Tuesday, March 18, 2014

Oklahoma marriage equality plaintiffs say ban is "demeaning" to gay families


A brief filed yesterday on behalf of the plaintiffs suing to overturn the same-sex marriage ban in Oklahoma states that the ban is demeaning to gay couples and their families.
The argument came in a 102-page document filed Monday on behalf of Mary Bishop and Sharon Baldwin in the 10th Circuit Court of Appeals in Denver.
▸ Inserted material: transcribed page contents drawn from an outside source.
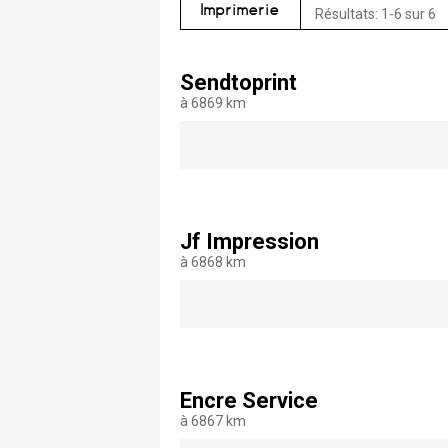
Imprimerie
Résultats: 1-6 sur 6
Sendtoprint
à 6869 km
Jf Impression
à 6868 km
Encre Service
à 6867 km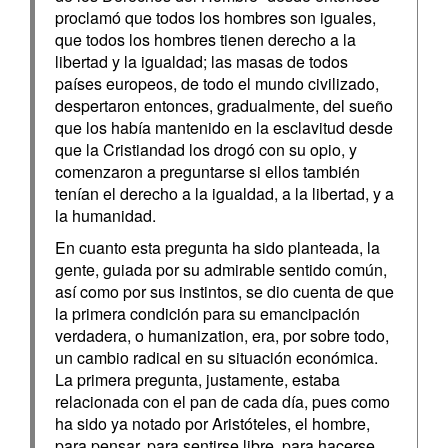
proclamó que todos los hombres son iguales,
que todos los hombres tienen derecho a la
libertad y la igualdad; las masas de todos
países europeos, de todo el mundo civilizado,
despertaron entonces, gradualmente, del sueño
que los había mantenido en la esclavitud desde
que la Cristiandad los drogó con su opio, y
comenzaron a preguntarse si ellos también
tenían el derecho a la igualdad, a la libertad, y a
la humanidad.
En cuanto esta pregunta ha sido planteada, la
gente, guiada por su admirable sentido común,
así como por sus instintos, se dio cuenta de que
la primera condición para su emancipación
verdadera, o humanization, era, por sobre todo,
un cambio radical en su situación económica.
La primera pregunta, justamente, estaba
relacionada con el pan de cada día, pues como
ha sido ya notado por Aristóteles, el hombre,
para pensar, para sentirse libre, para hacerse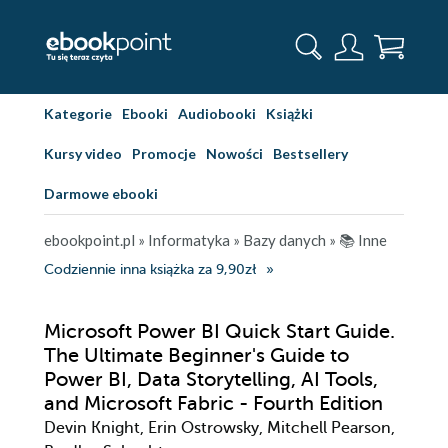
Kategorie
Ebooki
Audiobooki
Książki
Kursy video
Promocje
Nowości
Bestsellery
Darmowe ebooki
ebookpoint.pl
»
Informatyka
»
Bazy danych
»
📚 Inne
Codziennie inna książka za 9,90zł
Microsoft Power BI Quick Start Guide.
The Ultimate Beginner's Guide to
Power BI, Data Storytelling, AI Tools,
and Microsoft Fabric - Fourth Edition
Devin Knight, Erin Ostrowsky, Mitchell Pearson,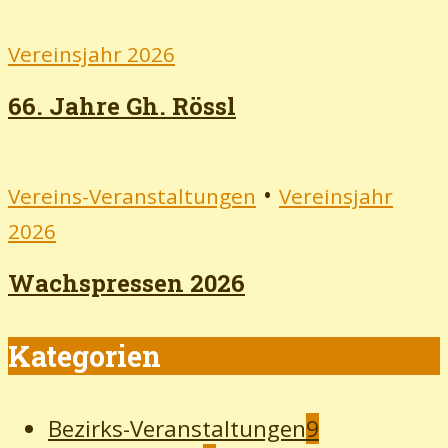
Vereinsjahr 2026
66. Jahre Gh. Rössl
•
Vereins-Veranstaltungen
Vereinsjahr
2026
Wachspressen 2026
Kategorien
Bezirks-Veranstaltungen
9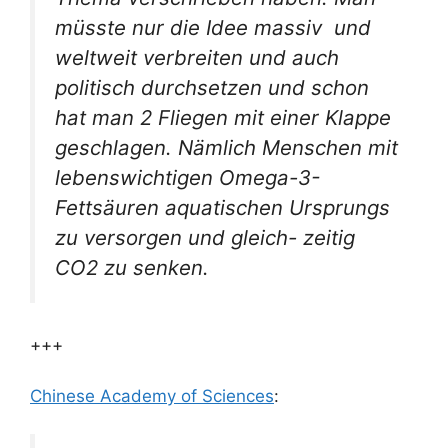
müsste nur die Idee massiv und
weltweit verbreiten und auch
politisch durchsetzen und schon
hat man 2 Fliegen mit einer Klappe
geschlagen. Nämlich Menschen mit
lebenswichtigen Omega-3-
Fettsäuren aquatischen Ursprungs
zu versorgen und gleich- zeitig
CO2 zu senken.
+++
Chinese Academy of Sciences
: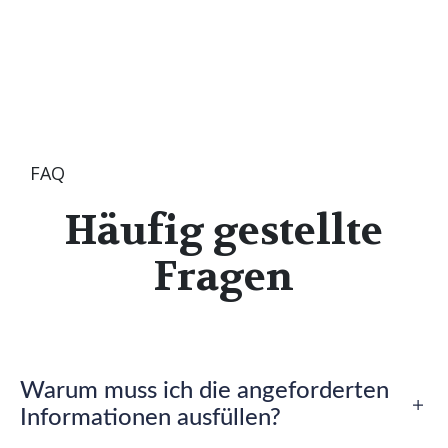
FAQ
Häufig gestellte
Fragen
Warum muss ich die angeforderten
Informationen ausfüllen?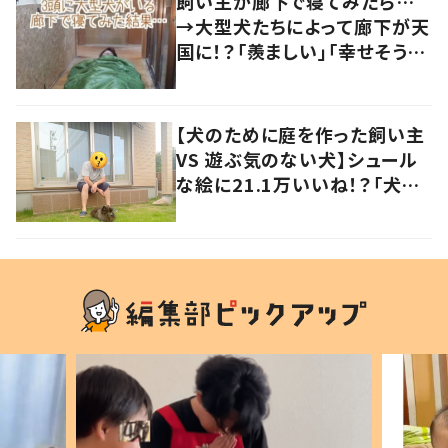
飼い主が廊下で寝てみたら…
→大型犬たちによって廊下が天
国に！？「羨ましい」「幸せそう」
の声
【犬のために庭を作った飼い主
VS 遊ぶ気のない犬】シュール
な絵に21.1万いいね！？「犬の
強い意志を感じる」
Bishop and Baldwin, who have been together for more than 15 years, are suing to be allowed to marry in Oklahoma. Their attorneys argue in the filing that the ban "demeans and humiliates these couples and their children, conveying to them, to family, to friends, to neighbors, to classmates, to teachers, to colleagues, to employers, to officials, to governments, and to all the world that their relationships are unworthy and second-tier," the document stated.

The filing came in response to a brief filed last month by the Alliance Defending Freedom that said legalizing gay marriage would harm children, undermine society and make traditional marriages unstable.

In January a federal judge ruled that Oklahoma's ban on same-sex marriage is unconstitutional, but he stayed his ruling.

Oklahoma's marriage equality ban was declared unconstitutional by a federal judge in January.

Oral arguments for the appeal in the Tenth Circuit Court are scheduled for April 10th.